Problem statement:
Could you transcribe all of the data exactly and skip any pictures?

────────

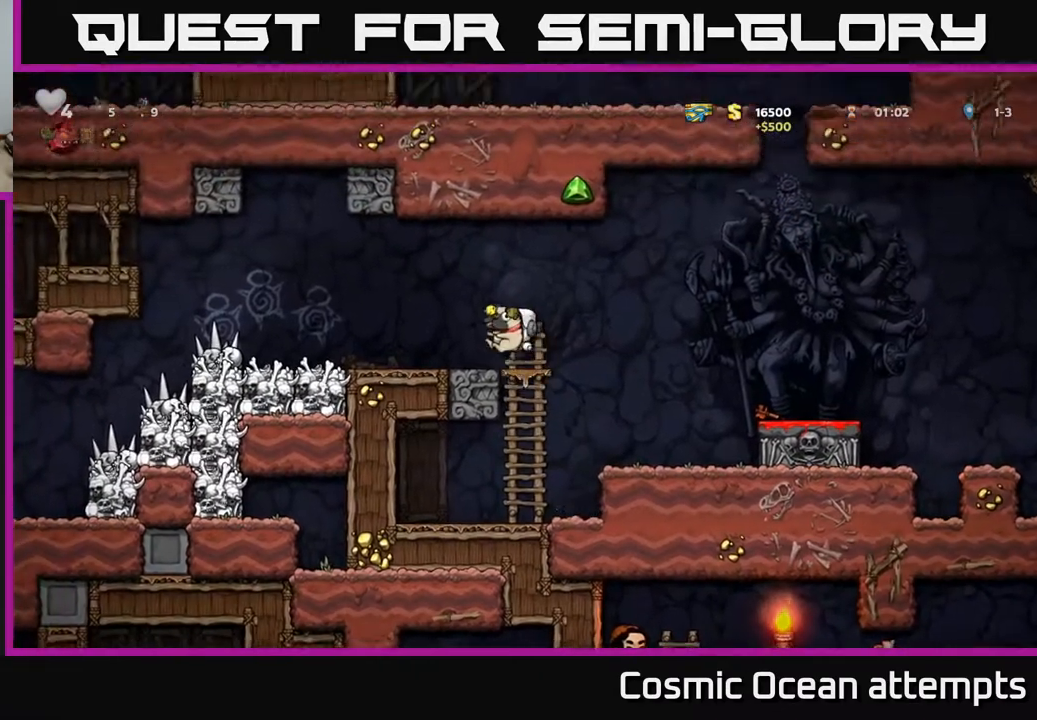
{"buttons": ["DPAD_LEFT"], "right_stick": "center", "events": []}
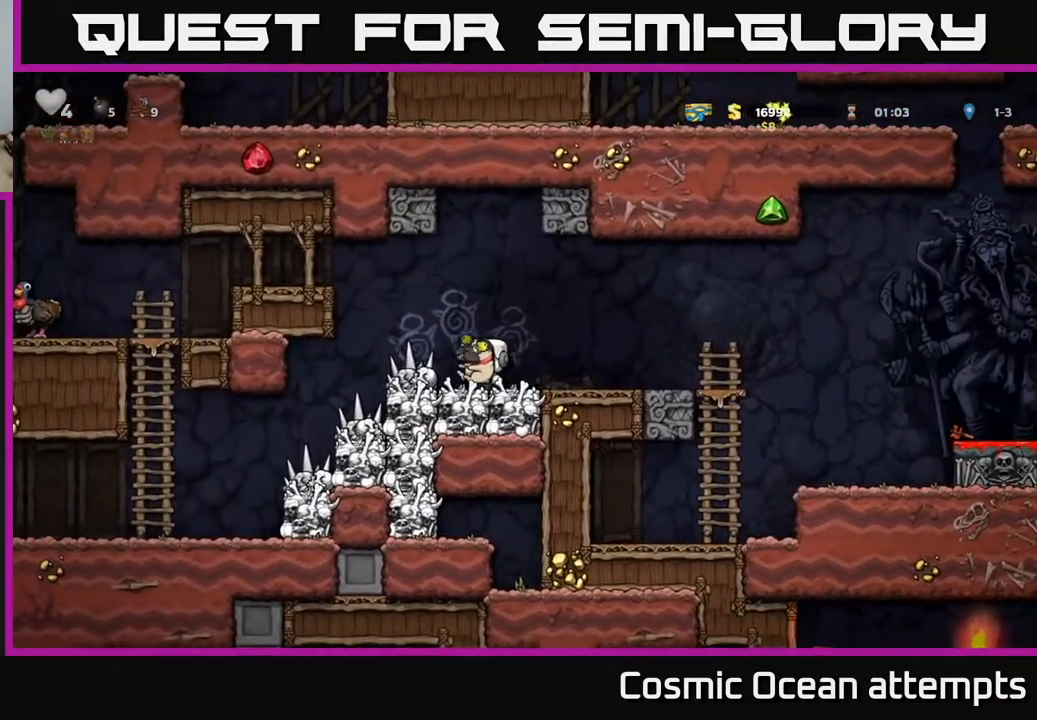
{"buttons": ["DPAD_LEFT"], "right_stick": "center", "events": []}
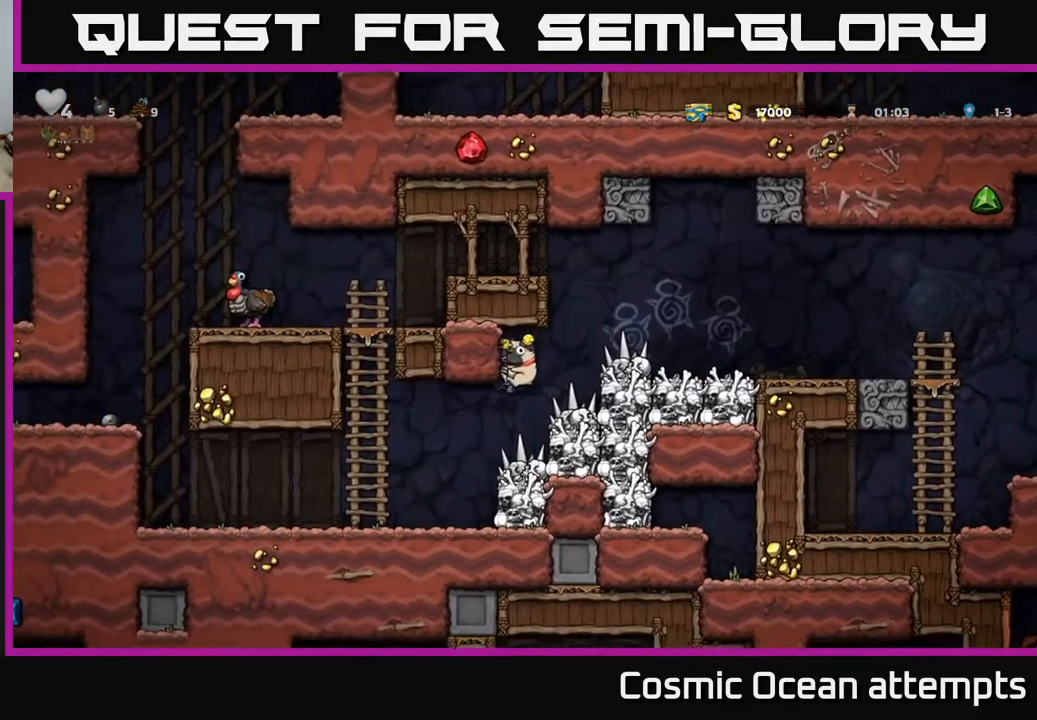
{"buttons": ["DPAD_LEFT"], "right_stick": "center", "events": []}
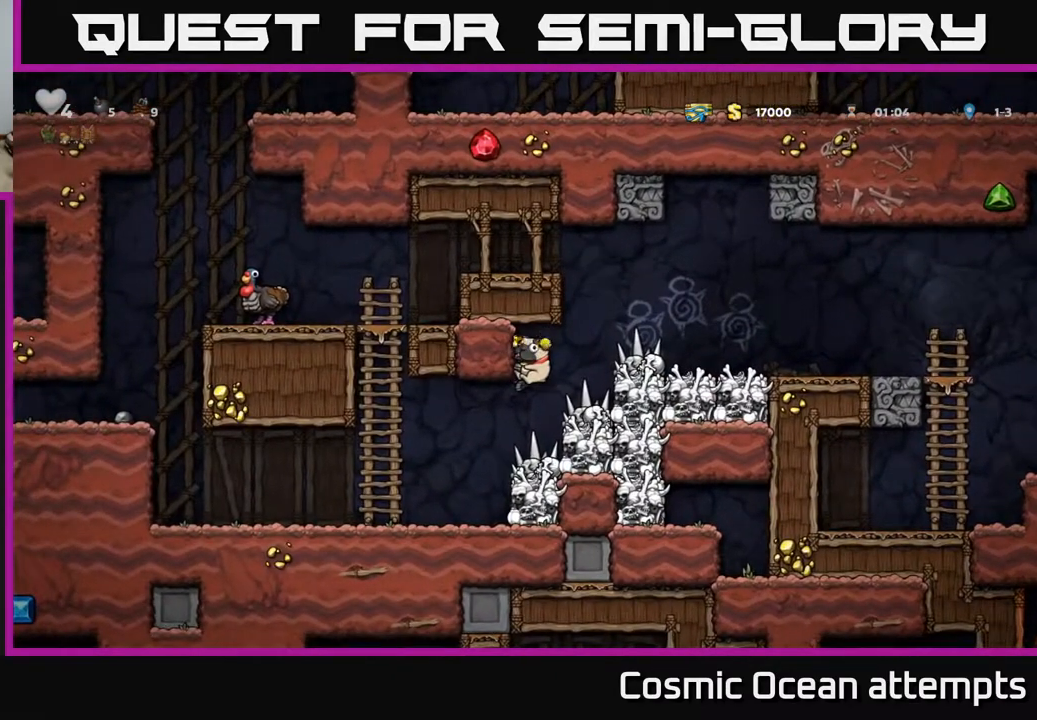
{"buttons": ["DPAD_LEFT"], "right_stick": "center", "events": [[267, "DPAD_DOWN", "down"], [350, "A", "down"], [450, "A", "up"], [467, "DPAD_DOWN", "up"]]}
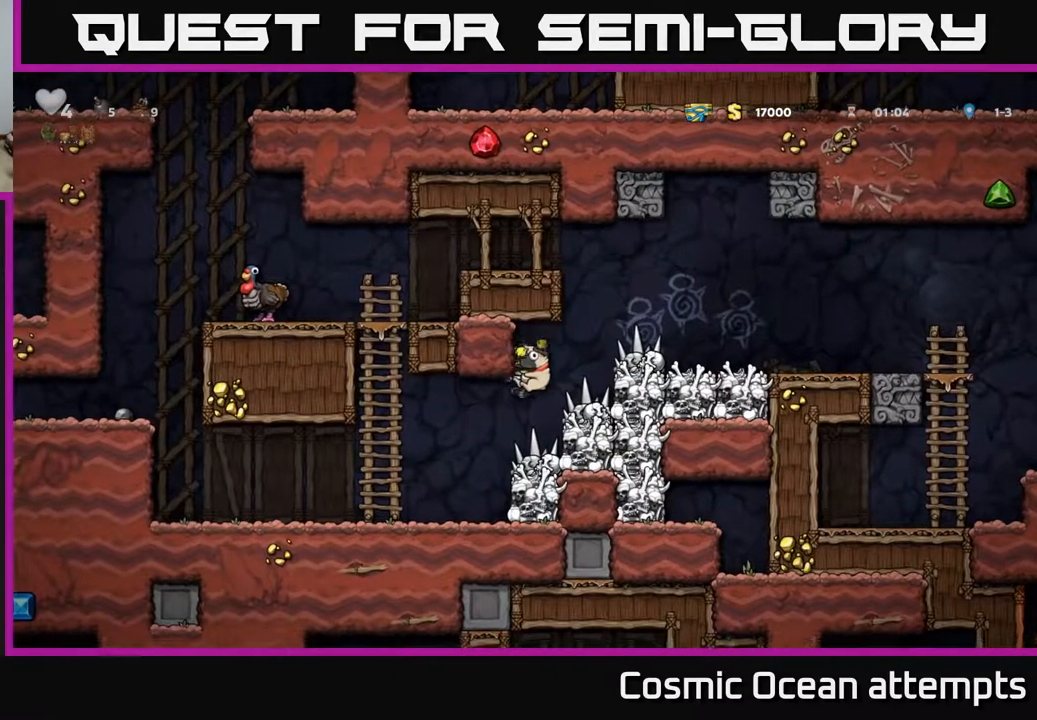
{"buttons": ["DPAD_LEFT"], "right_stick": "center", "events": []}
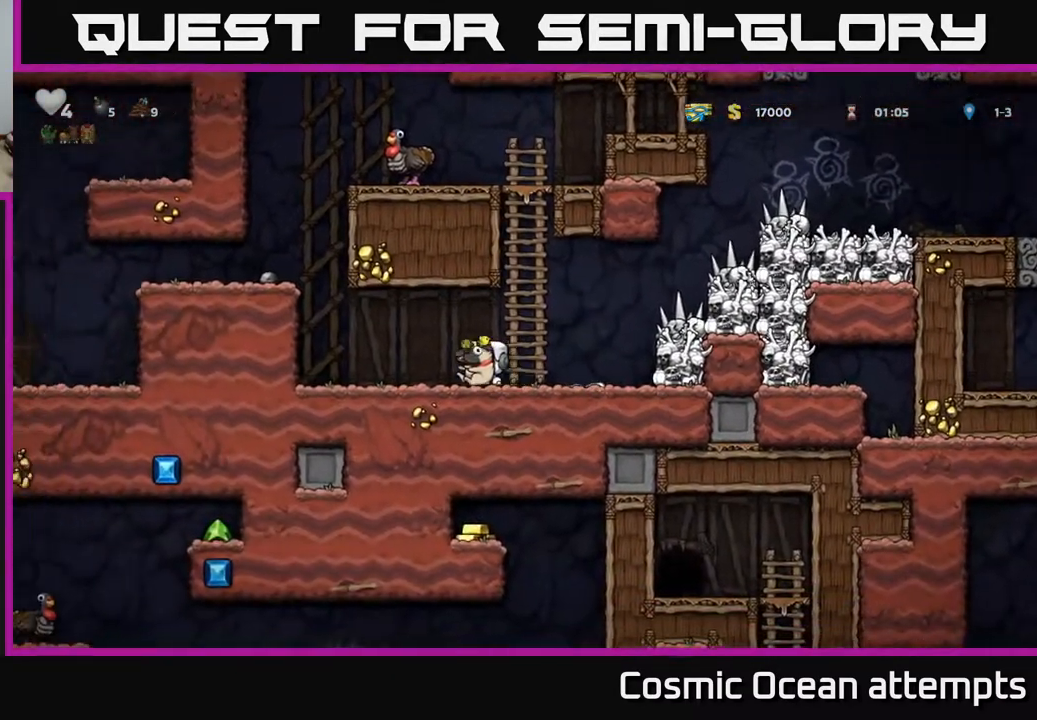
{"buttons": ["DPAD_LEFT"], "right_stick": "center", "events": [[250, "A", "down"], [417, "A", "up"]]}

────────

Task output:
{"buttons": ["DPAD_LEFT"], "right_stick": "center", "events": []}
{"buttons": ["DPAD_LEFT"], "right_stick": "center", "events": []}
{"buttons": ["DPAD_LEFT"], "right_stick": "center", "events": []}
{"buttons": ["DPAD_LEFT"], "right_stick": "center", "events": [[267, "DPAD_DOWN", "down"], [350, "A", "down"], [450, "A", "up"], [467, "DPAD_DOWN", "up"]]}
{"buttons": ["DPAD_LEFT"], "right_stick": "center", "events": []}
{"buttons": ["DPAD_LEFT"], "right_stick": "center", "events": [[250, "A", "down"], [417, "A", "up"]]}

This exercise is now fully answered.